The new Manugistics president, Gregory J. Owens, is one of the reasons investors are feeling better about the company, said Rick Ruvkun, a senior vice president and portfolio manager for
J. & W. Seligman & Co., a New York investment firm that is a big holder of Manugistics stock.
"We're optimistic about this management's ability to execute," Ruvkun said. Though Manugistics software for managing the ordering, delivery and stockpiling of parts and raw materials used in manufacturing plants is highly regarded, the company's sales and marketing effort has been weak.
Ruvkun and Desautelle both point out that Manugistics is a solid number two in the business of "supply-chain management software" and has held onto that status during its two-year slump.
The market leader is I2 Technologies Inc. a Texas firm whose stock has exploded while Manugistics' shares have languished. From $20.50 a share last April, I2's stock rose to a record $165 last week and closed yesterday at $147.87 1/2.

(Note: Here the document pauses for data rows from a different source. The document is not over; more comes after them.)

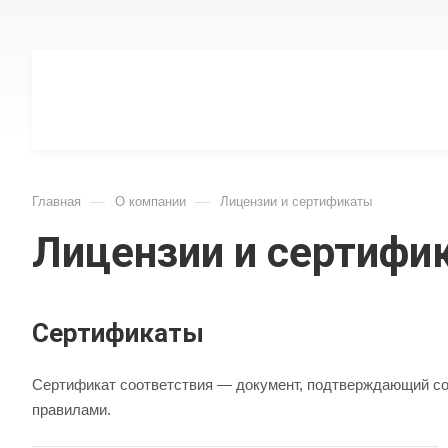
—
—
Главная
О компании
Лицензии и сертификаты
Лицензии и сертифи
Сертификаты
Сертификат соответствия — документ, подтверждающий со
правилами.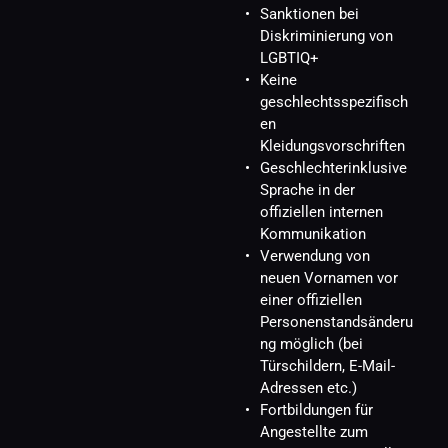
Sanktionen bei 
Diskriminierung von 
LGBTIQ+
Keine 
geschlechtsspezifisch
en 
Kleidungsvorschriften
Geschlechterinklusive 
Sprache in der 
offiziellen internen 
Kommunikation
Verwendung von 
neuen Vornamen vor 
einer offiziellen 
Personenstandsänderu
ng möglich (bei 
Türschildern, E-Mail-
Adressen etc.)
Fortbildungen für 
Angestellte zum 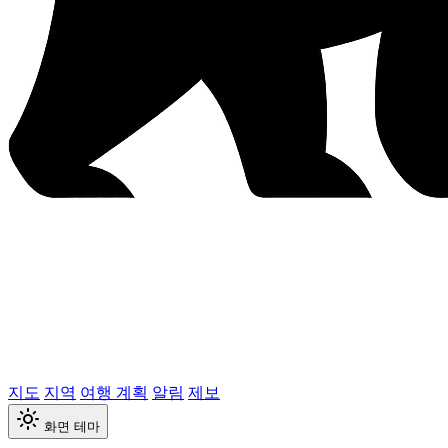
지도
지역
여행 계획
알림
제보
화면 테마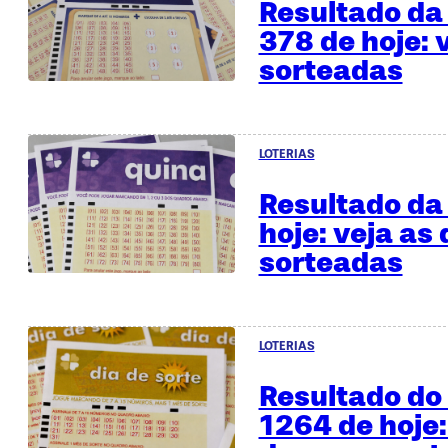
Resultado da 
378 de hoje: 
sorteadas
LOTERIAS
Resultado da
hoje: veja as
sorteadas
LOTERIAS
Resultado do 
1264 de hoje: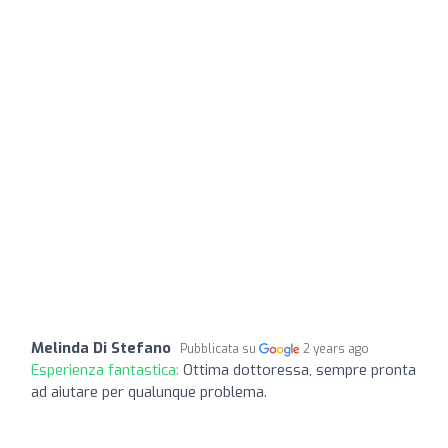
Melinda Di Stefano
Pubblicata su
2 years ago
Esperienza fantastica:
Ottima dottoressa, sempre pronta
ad aiutare per qualunque problema.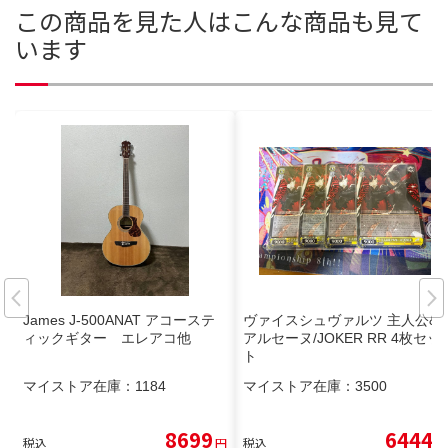
この商品を見た人はこんな商品も見て
います
James J-500ANAT アコーステ
ヴァイスシュヴァルツ 主人公&
ィックギター エレアコ他
アルセーヌ/JOKER RR 4枚セッ
ト
マイストア在庫：
1184
マイストア在庫：
3500
8699
6444
税込
円
税込
円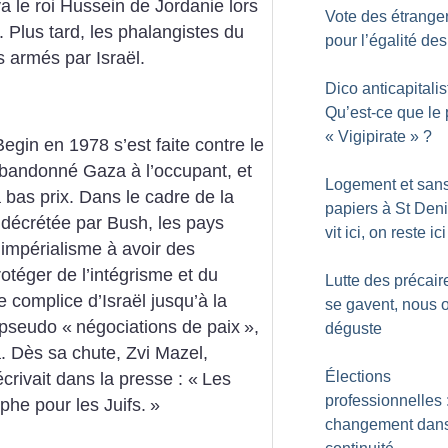
va le roi Hussein de Jordanie lors
Vote des étranger
Plus tard, les phalangistes du
pour l’égalité des
s armés par Israël.
Dico anticapitalis
Qu’est-ce que le 
«
Vigipirate
»
?
egin en 1978 s’est faite contre le
abandonné Gaza à l’occupant, et
Logement et san
 bas prix. Dans le cadre de la
papiers à St Deni
 décrétée par Bush, les pays
vit ici, on reste ici
impérialisme à avoir des
otéger de l’intégrisme et du
Lutte des précaire
 complice d’Israël jusqu’à la
se gavent, nous 
s pseudo «
négociations de paix
»,
déguste
. Dès sa chute, Zvi Mazel,
Élections
rivait dans la presse : «
Les
professionnelles 
phe pour les Juifs.
»
changement dans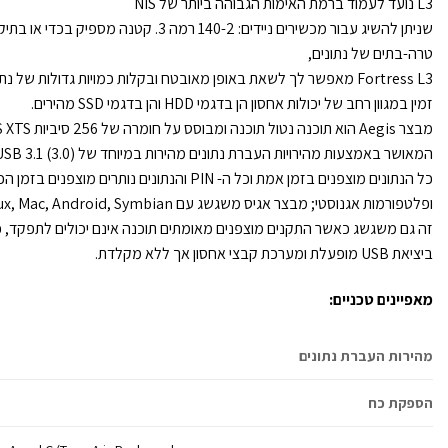
L3 נועד לעמוד ברמת האימות הגבוהה ביותר של NIS
טרה-בתים של נתונים,
Fortress L3 מאפשר לך לשאת באופן מאובטח ובקלות כמויות גדולות של
זמין במגוון רחב של יכולות אחסון הן בדגמי HDD והן בדגמי SSD מהירים.
המאושר באמצעות מהירויות העברת נתונים מהירות במיוחד של USB 3.1 (3.0).
כל הנתונים מוצפנים בזמן אמת וכל ה- PIN והנתונים נותרים
ופלטפורמות אגנוסטי; מבצר אגיס משגשג עם Windows, Linux, Mac, Android, Symbian ו- Chrome.
זה גם משגשג כאשר התקנים מוצפנים מאומתים תוכנה אינם יכולים לתפקד, כג
ביציאת USB מופעלת ומערכת קבצי אחסון אך ללא מקלדת.
מאפיינים טכניים:
מהירות העברת נתונים
הספקת כח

Though I2's latest quarterly revenue of $146 million is about four times as much as Manugistics is expected to report today, the market value of its stock is now 18 times that of Manugistics.
That huge difference in valuations is considered a sign of the upside potential in Manugistics stock, analysts said.
Another plus for Manugistics and the whole industry of custom business software is the upcoming showdown over the Y2K software issue. Companies have been so worried about adapting their computers to handle the date change that they've cut back other software spending. With that cost behind them, corporations now will be catching up on other software needs, the theory goes.